I am trying to find information and photos for the Wiamana
What I know is from the FindMyPast.com which has the following for my Great Uncle. (My Great Grandfather and Great Grandmother also travelled on the same ship)
Name: John POWELL 
Date of departure: 6 July 1912 
Port of departure: Liverpool 
Passenger destination port: Sydney, Australia 
Passenger destination: Sydney, Australia 
Age: 48 Marital Status: Married 
Sex: Male Occupation: Fitter 
Notes: Passenger recorded on: Page 22 of 32 

Ship: WAIMANA 
Official Number: 131795
Master's name: W Holmes 
Steamship Line: White Star 
Where bound: Sydney, Australia
Square feet: 18568
Registered tonnage: 10389
Passengers on voyage: 1028

Would love to have some photos and history of the ship
Thanks
Bruce


----------



## hawkey01 (Mar 15, 2006)

Bruce,

hope this will be of interest to you.

Waiman - Built 1912 by Workman Clark Belfast.
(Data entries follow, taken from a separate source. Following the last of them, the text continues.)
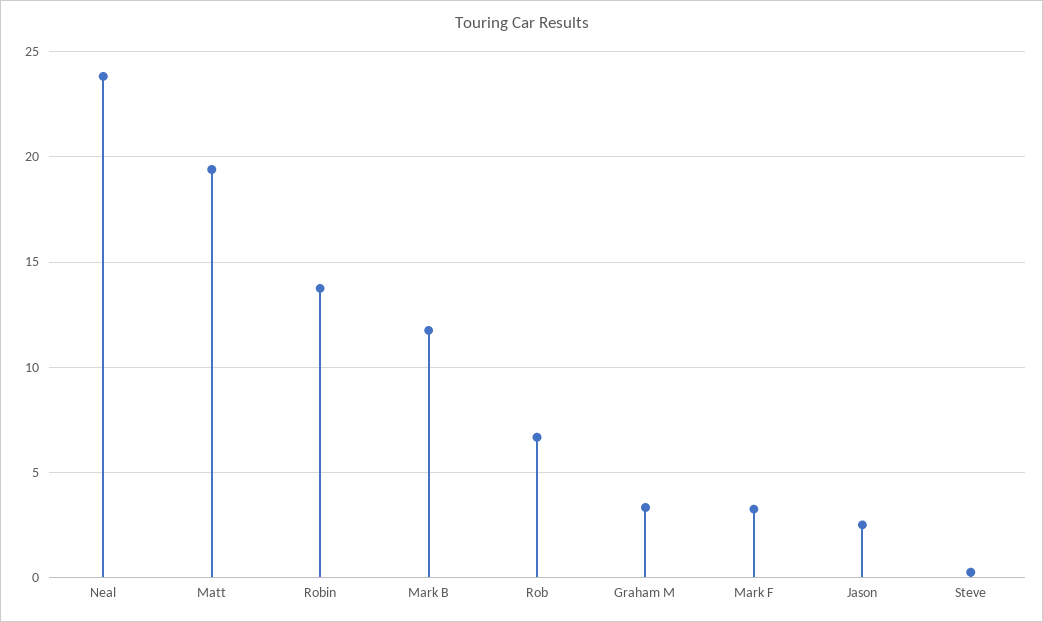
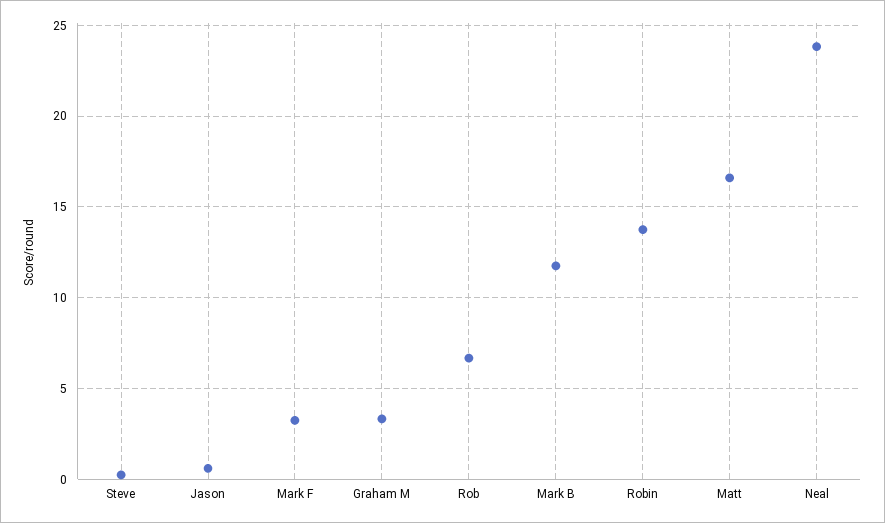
Matt: 19.5 -> 16.5
Jason: 2.5 -> 0.5

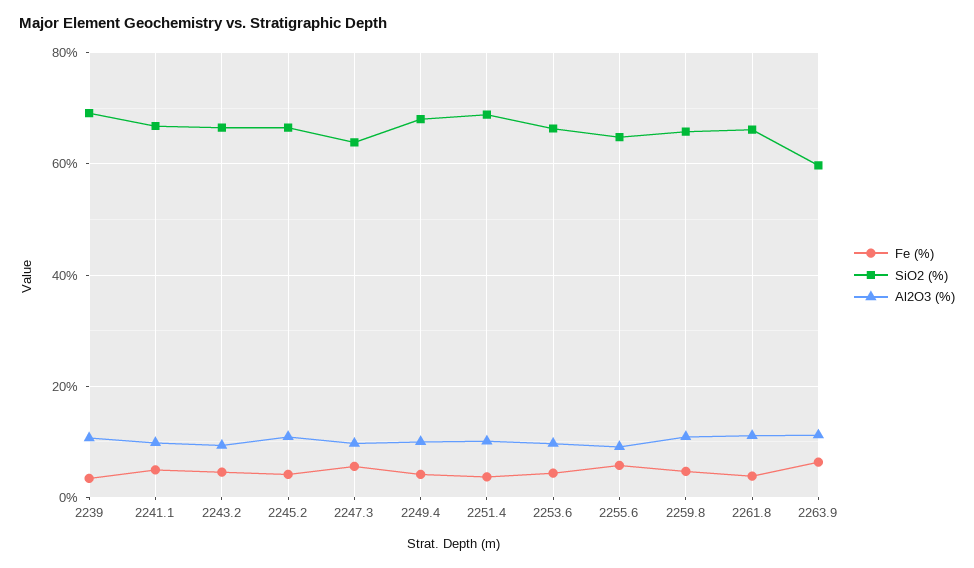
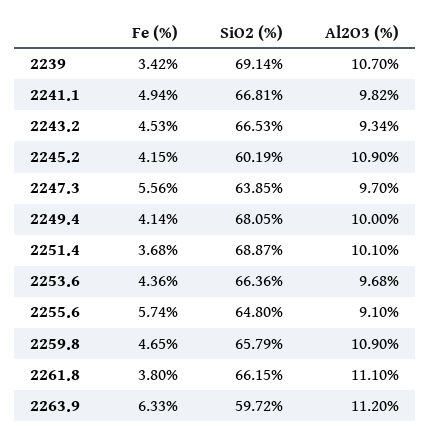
SiO2 (%), 2245.2: 66 -> 60.19

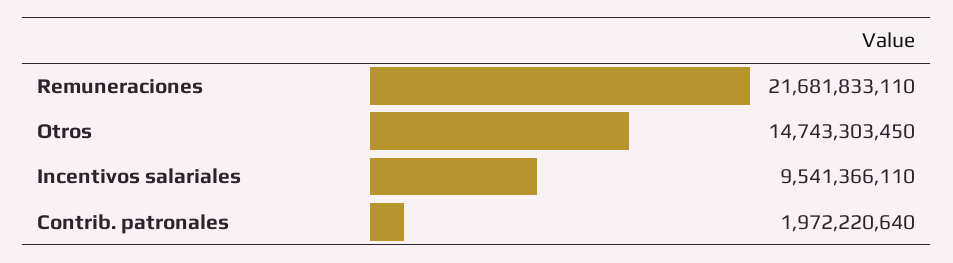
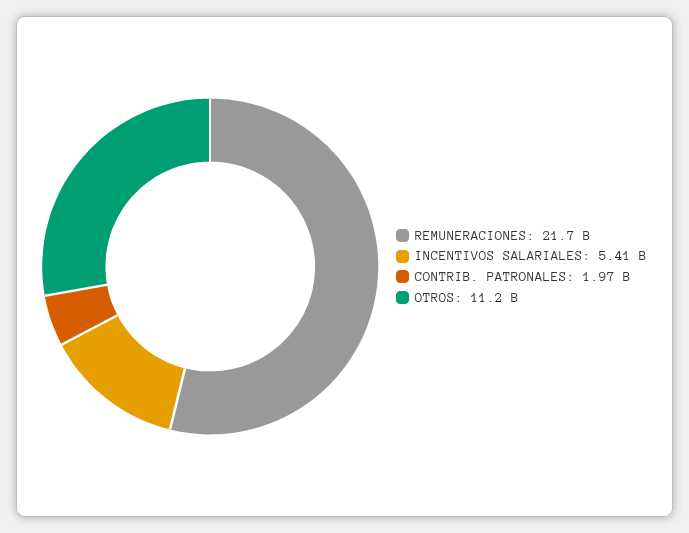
Otros: 14743303450 -> 11200000000
Incentivos salariales: 9541366110 -> 5410000000

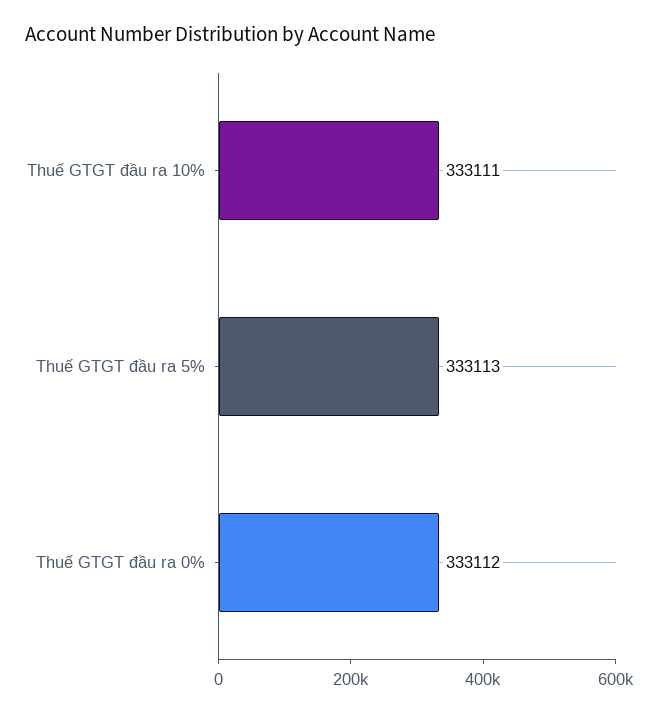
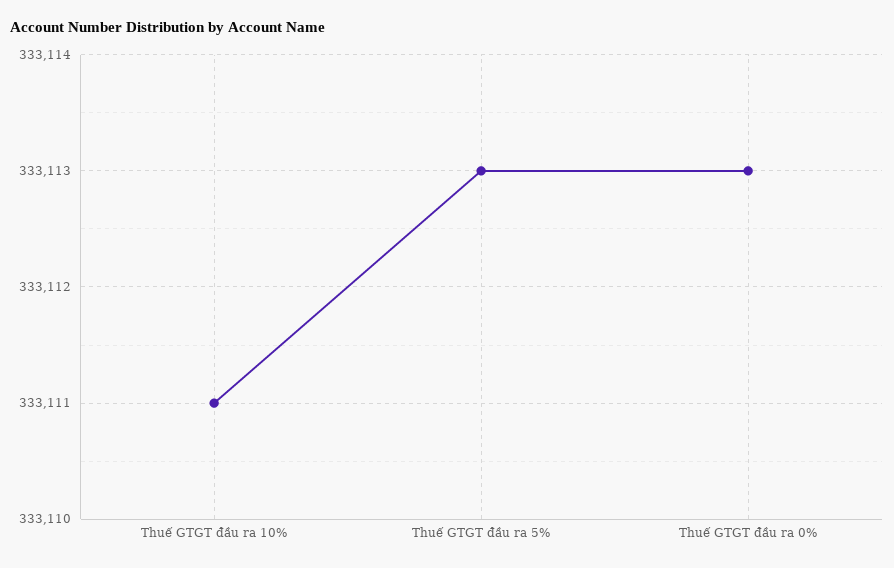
Thuế GTGT đầu ra 0%: 333112 -> 333113

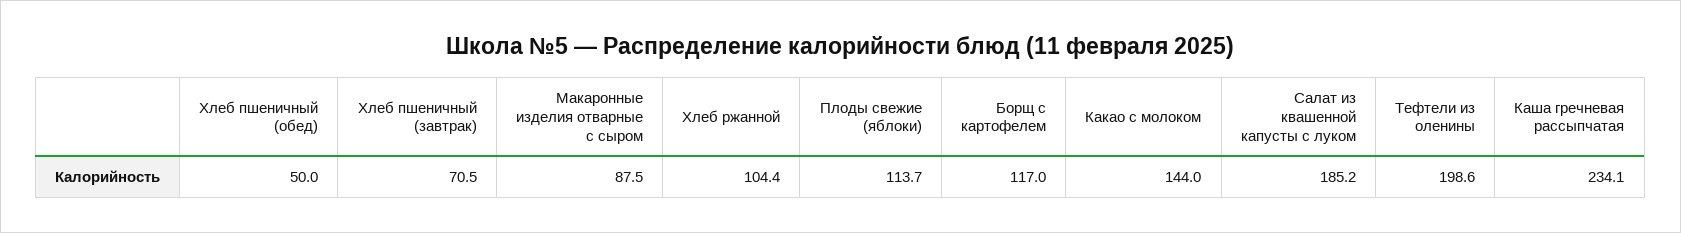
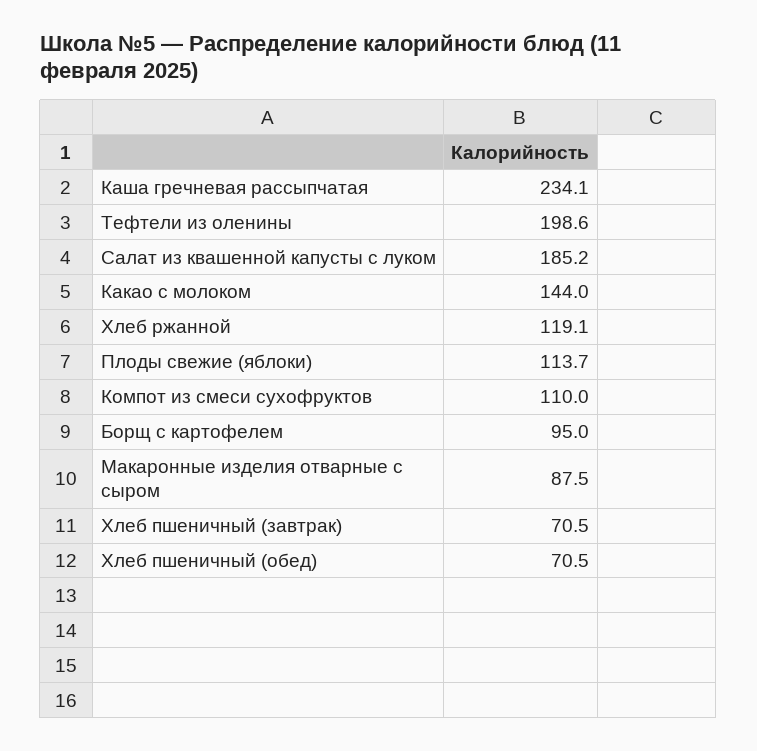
Хлеб пшеничный (обед): 50 -> 70.5
Хлеб ржанной: 104.4 -> 119.1
Борщ с картофелем: 117 -> 95
Компот из смеси сухофруктов: none -> 110

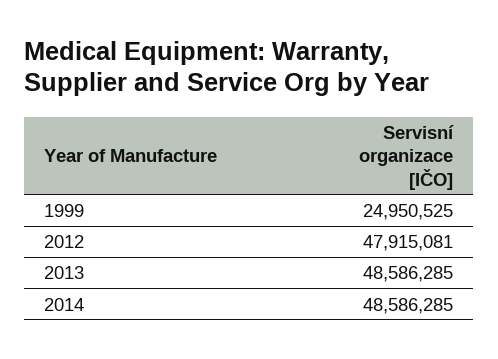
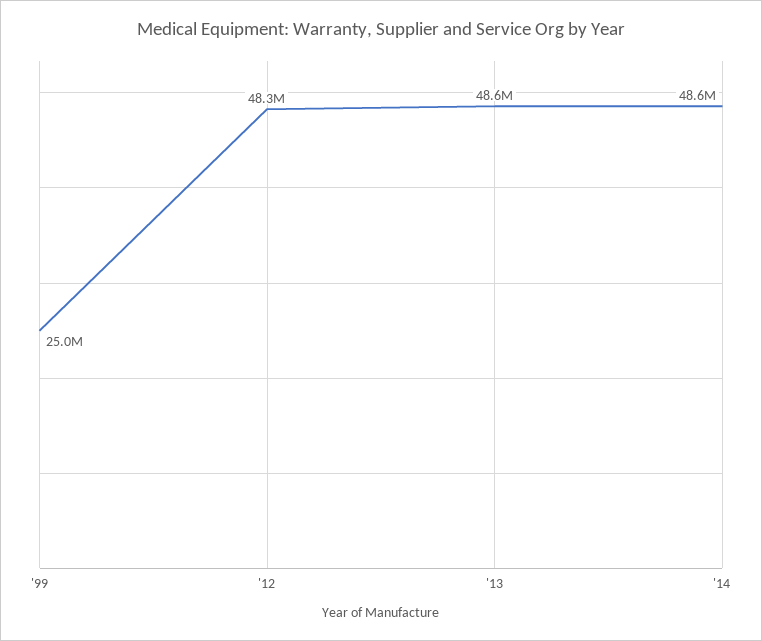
2012: 47915081 -> 48300000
Yard No309.
Launched 12.9.11 - Completed 12.11.
Passenger Cargo vessel - 10,389 tons. Lpp 145.6m, Beam 19.2m.
Twin screw turbine - speed 13 knots.
Completed for Shaw Savill & Albion Co Ltd , Southampton.
Became 1926 - Herminus - Aberdeen Line.
1932 - WAIMANA
1941 - Empire Waimana
1946 - Waimana.
Broken up in Milford Haven 27.1.52

Attached photo courtesy of Photoship.com

Hawkey01(==D)


----------



## Bruce Carson (Jun 14, 2005)

A few addtional facts to add to Hawkey01's information:
References I have show her as having triple expansion engines.
When built in 1912, she had a passenger capacity of about 1,000 steerage and 6 1st class passengers.
Apparently she was bought by the British Admiralty in 1939 and rebuilt as an imitation of the battleship HMS Resolution..
In 1941 she was again rebuilt, this time as a refrigerated cargo ship, and renamed "Empire Waimana', managed by SS&A.
She was bought back by SS&A in 1946 and renamed '
Waimana'.
Bruce C


----------